What the exercise asks
In the entries that follow, how many lines contain the word "linecap"? Answer with the number only.

Extracted material
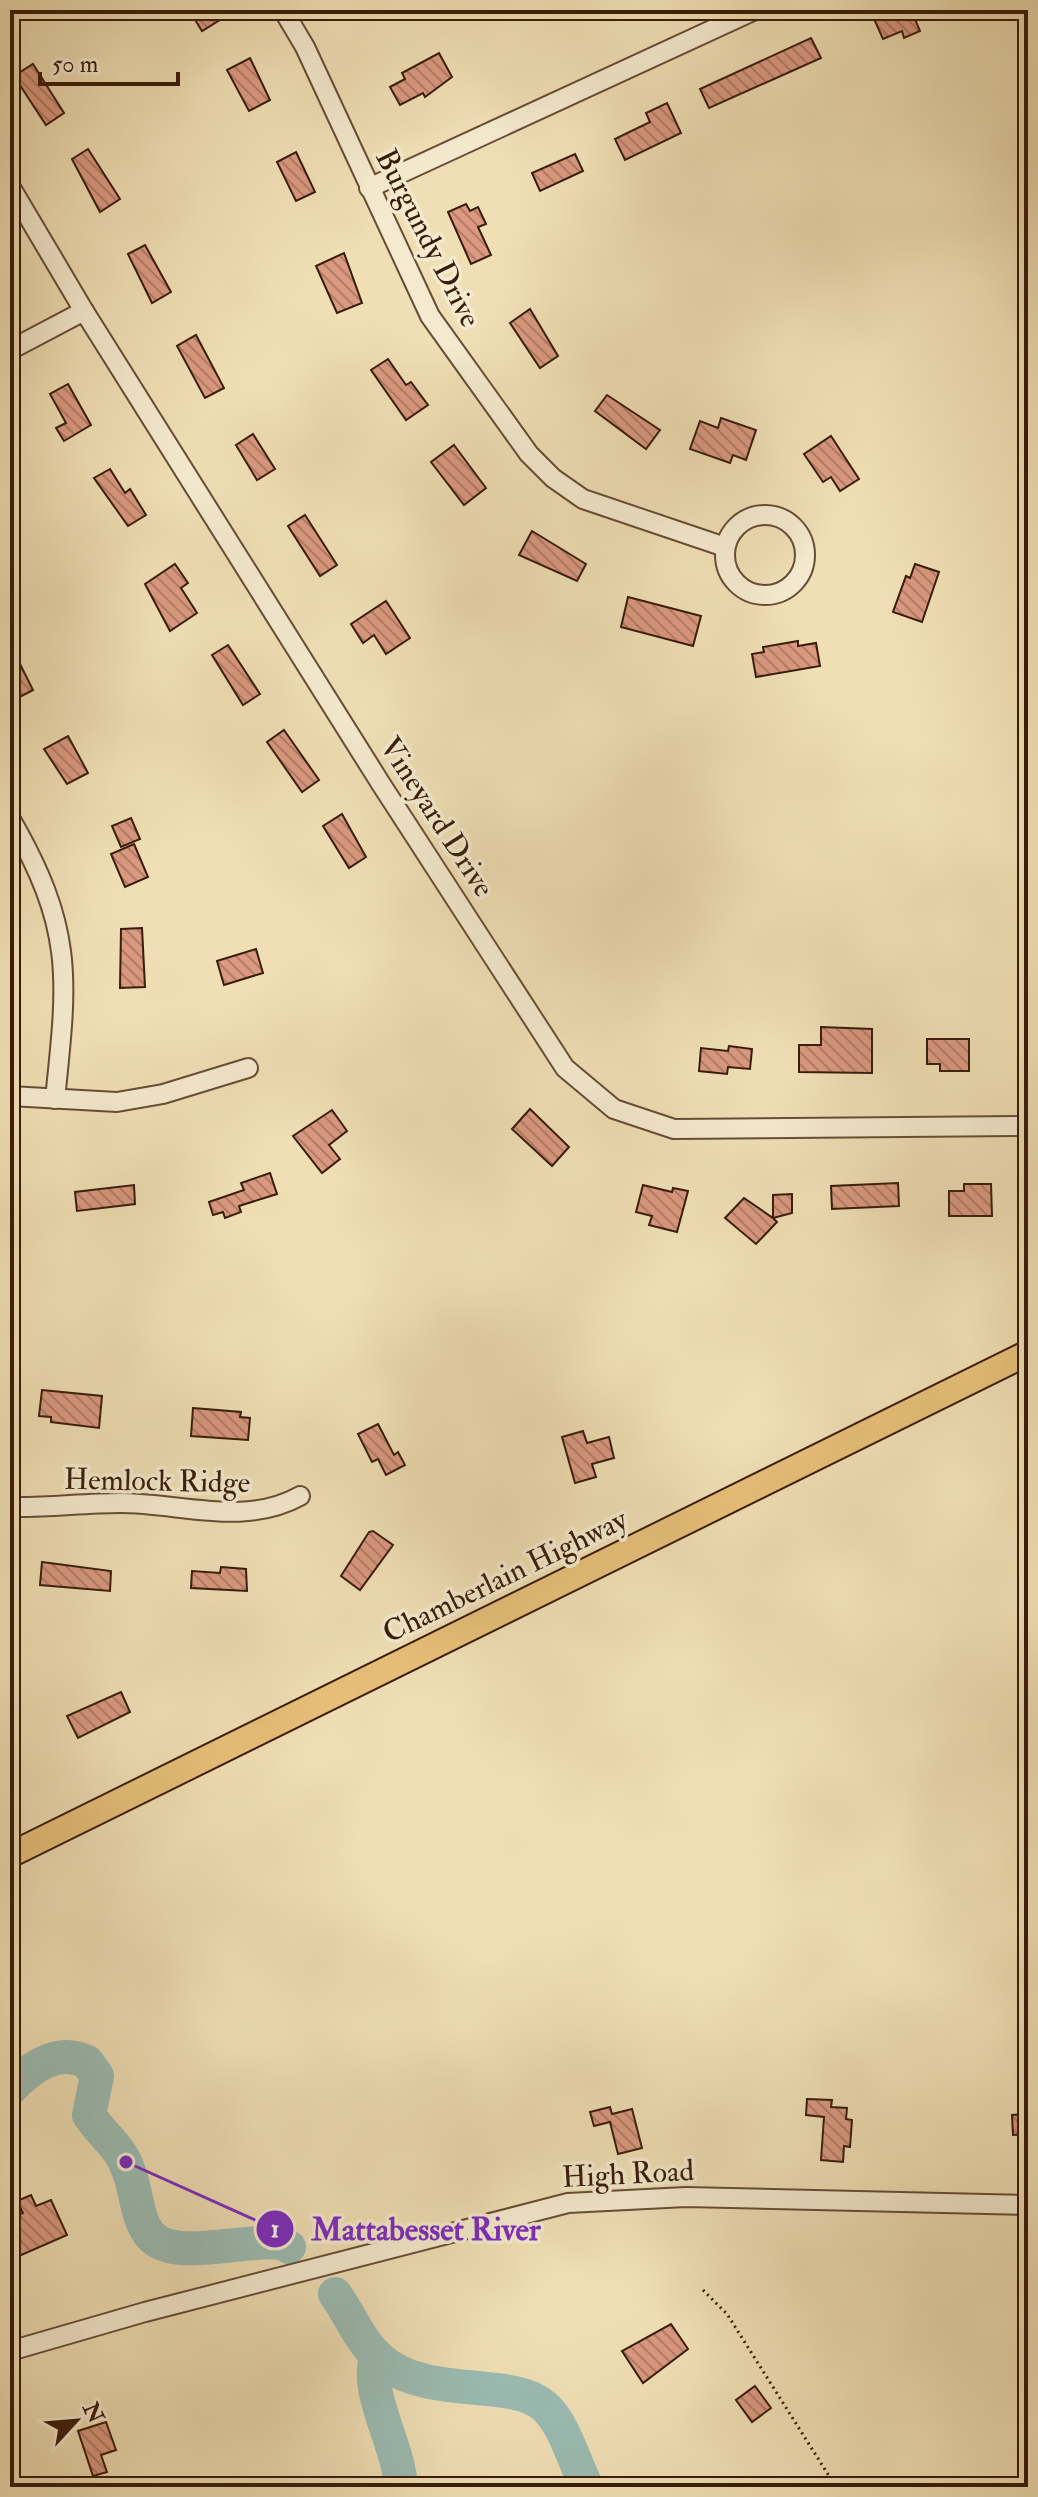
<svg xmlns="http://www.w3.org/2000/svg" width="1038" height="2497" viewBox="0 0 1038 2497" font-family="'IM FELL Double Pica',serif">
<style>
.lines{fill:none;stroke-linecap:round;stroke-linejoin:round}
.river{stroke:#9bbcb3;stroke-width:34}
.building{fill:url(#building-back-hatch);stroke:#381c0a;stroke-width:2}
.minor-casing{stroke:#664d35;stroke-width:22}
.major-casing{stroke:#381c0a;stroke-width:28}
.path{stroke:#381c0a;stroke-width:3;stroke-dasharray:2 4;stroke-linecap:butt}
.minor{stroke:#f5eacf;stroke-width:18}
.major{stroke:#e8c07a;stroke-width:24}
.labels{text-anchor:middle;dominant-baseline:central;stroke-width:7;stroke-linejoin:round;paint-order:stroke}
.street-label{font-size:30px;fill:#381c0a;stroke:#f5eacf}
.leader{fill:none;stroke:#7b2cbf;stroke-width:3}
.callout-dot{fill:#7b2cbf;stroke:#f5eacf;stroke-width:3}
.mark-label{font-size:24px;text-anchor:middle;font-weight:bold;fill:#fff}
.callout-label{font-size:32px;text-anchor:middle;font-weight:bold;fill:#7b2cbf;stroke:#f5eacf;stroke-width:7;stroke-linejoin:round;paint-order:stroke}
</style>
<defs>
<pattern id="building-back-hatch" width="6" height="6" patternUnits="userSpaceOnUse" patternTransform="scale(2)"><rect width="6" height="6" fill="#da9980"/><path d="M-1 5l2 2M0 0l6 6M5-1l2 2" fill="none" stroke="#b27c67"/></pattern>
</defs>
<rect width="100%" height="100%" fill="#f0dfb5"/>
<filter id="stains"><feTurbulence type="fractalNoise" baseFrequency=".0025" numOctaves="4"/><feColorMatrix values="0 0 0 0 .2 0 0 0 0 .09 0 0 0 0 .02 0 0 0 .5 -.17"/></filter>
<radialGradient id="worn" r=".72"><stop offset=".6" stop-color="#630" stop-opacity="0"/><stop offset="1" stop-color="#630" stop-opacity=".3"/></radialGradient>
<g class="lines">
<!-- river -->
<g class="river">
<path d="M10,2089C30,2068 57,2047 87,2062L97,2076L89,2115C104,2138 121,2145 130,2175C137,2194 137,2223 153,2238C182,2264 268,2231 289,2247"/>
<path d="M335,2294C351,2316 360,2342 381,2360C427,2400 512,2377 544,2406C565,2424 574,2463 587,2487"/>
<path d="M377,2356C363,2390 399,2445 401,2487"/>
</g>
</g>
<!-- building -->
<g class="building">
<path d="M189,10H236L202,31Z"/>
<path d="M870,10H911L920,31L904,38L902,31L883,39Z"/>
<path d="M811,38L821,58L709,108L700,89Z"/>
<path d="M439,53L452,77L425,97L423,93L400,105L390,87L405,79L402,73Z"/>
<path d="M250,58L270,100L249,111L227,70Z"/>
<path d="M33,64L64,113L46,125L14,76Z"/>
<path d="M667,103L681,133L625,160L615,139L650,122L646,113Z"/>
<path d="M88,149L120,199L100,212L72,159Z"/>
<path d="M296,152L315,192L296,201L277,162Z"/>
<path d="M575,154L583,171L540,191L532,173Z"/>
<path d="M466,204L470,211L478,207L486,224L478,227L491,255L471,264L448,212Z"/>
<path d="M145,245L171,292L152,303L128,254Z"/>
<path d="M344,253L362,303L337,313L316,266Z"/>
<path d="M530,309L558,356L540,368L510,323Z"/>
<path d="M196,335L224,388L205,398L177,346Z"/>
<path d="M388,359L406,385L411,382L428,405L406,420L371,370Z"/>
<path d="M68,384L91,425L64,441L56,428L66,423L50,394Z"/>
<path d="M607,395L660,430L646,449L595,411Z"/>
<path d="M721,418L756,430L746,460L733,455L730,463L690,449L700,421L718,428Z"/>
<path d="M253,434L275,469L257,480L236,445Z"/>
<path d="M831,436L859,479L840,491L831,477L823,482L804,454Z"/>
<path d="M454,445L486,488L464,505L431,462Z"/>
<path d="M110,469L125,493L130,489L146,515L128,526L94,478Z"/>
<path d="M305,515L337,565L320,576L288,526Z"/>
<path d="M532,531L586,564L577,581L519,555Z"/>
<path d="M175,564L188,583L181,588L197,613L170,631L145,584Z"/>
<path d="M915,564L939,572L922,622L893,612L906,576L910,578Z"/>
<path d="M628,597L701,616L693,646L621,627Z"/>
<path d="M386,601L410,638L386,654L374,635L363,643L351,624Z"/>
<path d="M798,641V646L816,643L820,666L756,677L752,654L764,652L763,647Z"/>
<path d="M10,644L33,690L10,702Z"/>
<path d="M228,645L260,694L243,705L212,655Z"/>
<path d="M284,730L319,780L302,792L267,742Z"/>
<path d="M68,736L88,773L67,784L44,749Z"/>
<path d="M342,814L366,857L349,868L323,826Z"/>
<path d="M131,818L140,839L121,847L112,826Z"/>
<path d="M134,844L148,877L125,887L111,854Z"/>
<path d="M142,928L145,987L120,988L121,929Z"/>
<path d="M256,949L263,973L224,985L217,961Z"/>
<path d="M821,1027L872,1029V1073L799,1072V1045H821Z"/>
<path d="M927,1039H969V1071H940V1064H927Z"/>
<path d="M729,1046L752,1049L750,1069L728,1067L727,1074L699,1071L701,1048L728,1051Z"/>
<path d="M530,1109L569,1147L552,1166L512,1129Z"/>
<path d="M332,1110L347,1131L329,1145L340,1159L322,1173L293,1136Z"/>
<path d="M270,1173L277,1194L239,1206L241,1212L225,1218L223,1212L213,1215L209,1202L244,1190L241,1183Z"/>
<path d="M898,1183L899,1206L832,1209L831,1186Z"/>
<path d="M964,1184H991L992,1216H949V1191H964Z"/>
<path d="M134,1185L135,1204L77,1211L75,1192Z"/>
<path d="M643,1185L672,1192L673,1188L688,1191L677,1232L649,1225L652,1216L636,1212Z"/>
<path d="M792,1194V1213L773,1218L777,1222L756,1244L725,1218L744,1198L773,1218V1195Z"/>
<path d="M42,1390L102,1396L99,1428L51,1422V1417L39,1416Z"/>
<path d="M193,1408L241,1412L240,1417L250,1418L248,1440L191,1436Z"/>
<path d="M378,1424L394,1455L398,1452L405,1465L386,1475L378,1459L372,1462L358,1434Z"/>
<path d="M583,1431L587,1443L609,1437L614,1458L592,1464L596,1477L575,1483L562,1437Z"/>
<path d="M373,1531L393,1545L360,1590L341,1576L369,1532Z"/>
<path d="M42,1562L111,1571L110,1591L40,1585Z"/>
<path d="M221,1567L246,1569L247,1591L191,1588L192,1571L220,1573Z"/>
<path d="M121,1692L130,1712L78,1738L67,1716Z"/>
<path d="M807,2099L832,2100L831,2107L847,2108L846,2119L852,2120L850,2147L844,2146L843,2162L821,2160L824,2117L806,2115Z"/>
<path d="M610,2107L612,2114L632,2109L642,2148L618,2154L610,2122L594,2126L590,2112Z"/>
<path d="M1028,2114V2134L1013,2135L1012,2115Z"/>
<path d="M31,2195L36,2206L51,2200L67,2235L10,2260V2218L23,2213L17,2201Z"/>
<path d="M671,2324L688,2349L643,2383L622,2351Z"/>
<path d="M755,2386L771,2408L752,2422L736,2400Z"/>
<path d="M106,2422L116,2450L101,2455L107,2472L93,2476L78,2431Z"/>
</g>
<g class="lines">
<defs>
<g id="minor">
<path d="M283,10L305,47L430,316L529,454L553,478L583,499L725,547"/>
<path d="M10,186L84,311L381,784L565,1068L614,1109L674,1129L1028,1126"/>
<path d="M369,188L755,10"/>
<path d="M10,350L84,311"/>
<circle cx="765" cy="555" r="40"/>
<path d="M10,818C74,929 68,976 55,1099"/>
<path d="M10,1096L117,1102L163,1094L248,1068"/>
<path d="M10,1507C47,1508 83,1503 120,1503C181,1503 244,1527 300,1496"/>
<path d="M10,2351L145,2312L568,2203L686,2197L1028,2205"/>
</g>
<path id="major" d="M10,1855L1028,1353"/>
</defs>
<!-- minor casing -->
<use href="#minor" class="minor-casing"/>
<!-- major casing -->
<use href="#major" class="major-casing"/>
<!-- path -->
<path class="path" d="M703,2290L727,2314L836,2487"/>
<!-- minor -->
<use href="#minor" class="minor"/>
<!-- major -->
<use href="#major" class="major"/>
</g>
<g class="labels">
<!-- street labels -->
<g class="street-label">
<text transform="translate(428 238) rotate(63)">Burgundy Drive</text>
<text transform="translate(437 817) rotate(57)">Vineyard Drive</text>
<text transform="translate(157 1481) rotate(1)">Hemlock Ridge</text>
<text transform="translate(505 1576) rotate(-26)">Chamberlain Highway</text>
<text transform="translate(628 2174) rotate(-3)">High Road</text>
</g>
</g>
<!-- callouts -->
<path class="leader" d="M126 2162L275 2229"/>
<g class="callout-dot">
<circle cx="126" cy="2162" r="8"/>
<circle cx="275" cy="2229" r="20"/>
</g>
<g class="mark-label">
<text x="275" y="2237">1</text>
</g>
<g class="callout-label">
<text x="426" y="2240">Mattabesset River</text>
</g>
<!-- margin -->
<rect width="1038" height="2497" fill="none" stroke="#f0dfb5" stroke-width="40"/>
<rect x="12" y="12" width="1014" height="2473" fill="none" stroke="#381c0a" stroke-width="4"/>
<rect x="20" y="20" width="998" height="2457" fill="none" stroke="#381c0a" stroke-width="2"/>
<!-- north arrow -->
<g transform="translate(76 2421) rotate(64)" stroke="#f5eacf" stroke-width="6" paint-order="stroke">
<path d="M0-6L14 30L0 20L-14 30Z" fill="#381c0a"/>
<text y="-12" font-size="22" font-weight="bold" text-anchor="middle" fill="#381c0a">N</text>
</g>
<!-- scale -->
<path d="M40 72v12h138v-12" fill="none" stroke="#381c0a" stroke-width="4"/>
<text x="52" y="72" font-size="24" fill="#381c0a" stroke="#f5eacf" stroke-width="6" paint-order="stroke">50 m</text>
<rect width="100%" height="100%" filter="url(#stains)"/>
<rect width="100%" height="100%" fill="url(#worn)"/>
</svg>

Answer to this task
2